The issues didn’t end there
The statutory net profit was dominated by the non-cash impairment of the US assets. A severe goodwill writdown of selected assets and write-down of excess bulk wine.
Further distribution headaches during the RNDC-to-Breakthru changeover in California impacted shipments. Management highlighted stabilising trends in January and expects that this will continue in the second half.
Penfolds sales in China improved, but TWE still kept shipments tight because too much wine was leaking into grey-market channels and being sold at discount prices. By limiting supply, they’re trying to protect premium pricing and rebuild control over the distribution network.
The interim dividend was suspended to preserve cash and begin balance sheet repair. With cash of $216 million and debt of $2.1 billion, management clearly sees the need to strengthen the balance sheet before restoring shareholder payouts
A challenging result to say the least. It shows the enormity of the task ahead for recent CEO hire Sam Fischer.
What it means and the outlook
Treasury Wine Estates expects 2H26 EBITS to be higher than 1H26, reflecting an improving second half, particularly California.
Management pointed to divisional earnings trajectories of ~$400m FY26 EBITS for Penfolds (around a 40% margin) and ~$90m FY26 EBITS for Treasury Americas (excluding any net benefit from the RNDC settlement).
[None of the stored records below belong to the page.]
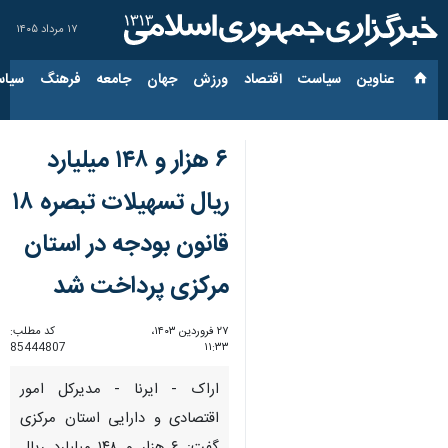
۱۷ مرداد ۱۴۰۵
عناوین‌
سیاست
اقتصاد
ورزش
جهان
جامعه
فرهنگ
سیاس
۶ هزار و ۱۴۸ میلیارد
ریال تسهیلات تبصره ۱۸
قانون بودجه در استان
مرکزی پرداخت شد
۲۷ فروردین ۱۴۰۳،
کد مطلب:
85444807
۱۱:۳۳
اراک - ایرنا - مدیرکل امور
اقتصادی و دارایی استان مرکزی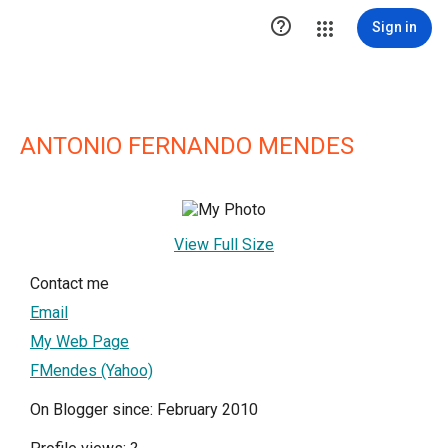

Sign in
ANTONIO FERNANDO MENDES
View Full Size
Contact me
Email
My Web Page
FMendes (Yahoo)
On Blogger since: February 2010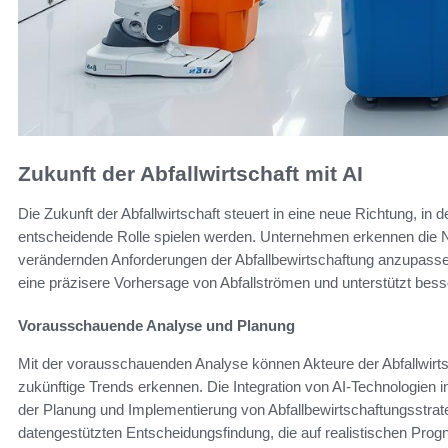
Zukunft der Abfallwirtschaft mit AI
Die Zukunft der Abfallwirtschaft steuert in eine neue Richtung, in
entscheidende Rolle spielen werden. Unternehmen erkennen die Not
verändernden Anforderungen der Abfallbewirtschaftung anzupasse
eine präzisere Vorhersage von Abfallströmen und unterstützt be
Vorausschauende Analyse und Planung
Mit der vorausschauenden Analyse können Akteure der Abfallwirtsc
zukünftige Trends erkennen. Die Integration von AI-Technologien i
der Planung und Implementierung von Abfallbewirtschaftungsstrate
datengestützten Entscheidungsfindung, die auf realistischen Prog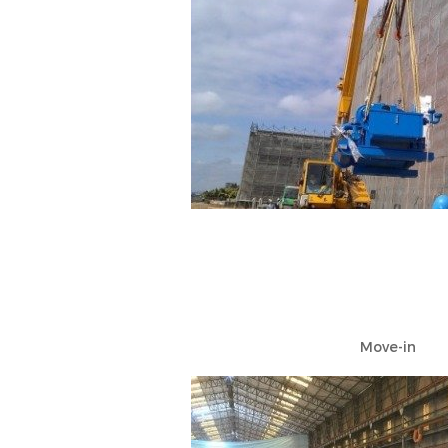
Move-in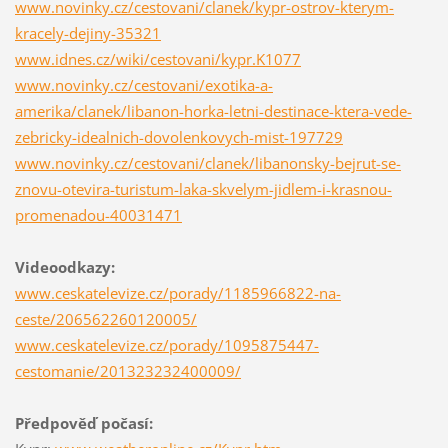
www.novinky.cz/cestovani/clanek/kypr-ostrov-kterym-
kracely-dejiny-35321
www.idnes.cz/wiki/cestovani/kypr.K1077
www.novinky.cz/cestovani/exotika-a-
amerika/clanek/libanon-horka-letni-destinace-ktera-vede-
zebricky-idealnich-dovolenkovych-mist-197729
www.novinky.cz/cestovani/clanek/libanonsky-bejrut-se-
znovu-otevira-turistum-laka-skvelym-jidlem-i-krasnou-
promenadou-40031471
Videoodkazy:
www.ceskatelevize.cz/porady/1185966822-na-
ceste/206562260120005/
www.ceskatelevize.cz/porady/1095875447-
cestomanie/201323232400009/
Předpověď počasí:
The group continues to run a two-year channel inventory reduction program, which will keep shipments disciplined in the near term, while TWE Ascent targets ~$100m per annum in cost improvement over 2–3 years, with initial benefits expected from FY27, with more detail at the June 2026 Investor Day.
Treasury Wine Estates is obviously in a transition period.
The declining tailwinds of alcohol consumption have me sitting on the sidelines watching. If you’re considering a position, we may be at rock bottom, and these changes could be the turning point. That is what you would be clinging to.
I’ll wait for the execution to become clearer.